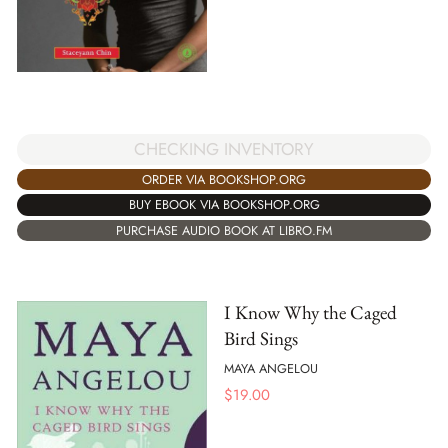
CHECKING INVENTORY
ORDER VIA BOOKSHOP.ORG
BUY EBOOK VIA BOOKSHOP.ORG
PURCHASE AUDIO BOOK AT LIBRO.FM
I Know Why the Caged
Bird Sings
MAYA ANGELOU
$
19.00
============
-- TASK DESCRIPTION --
Scan the records above for the word "BOOKSHOP" and return every line where it occurs.

-- EXERCISE ANSWER --
ORDER VIA BOOKSHOP.ORG
BUY EBOOK VIA BOOKSHOP.ORG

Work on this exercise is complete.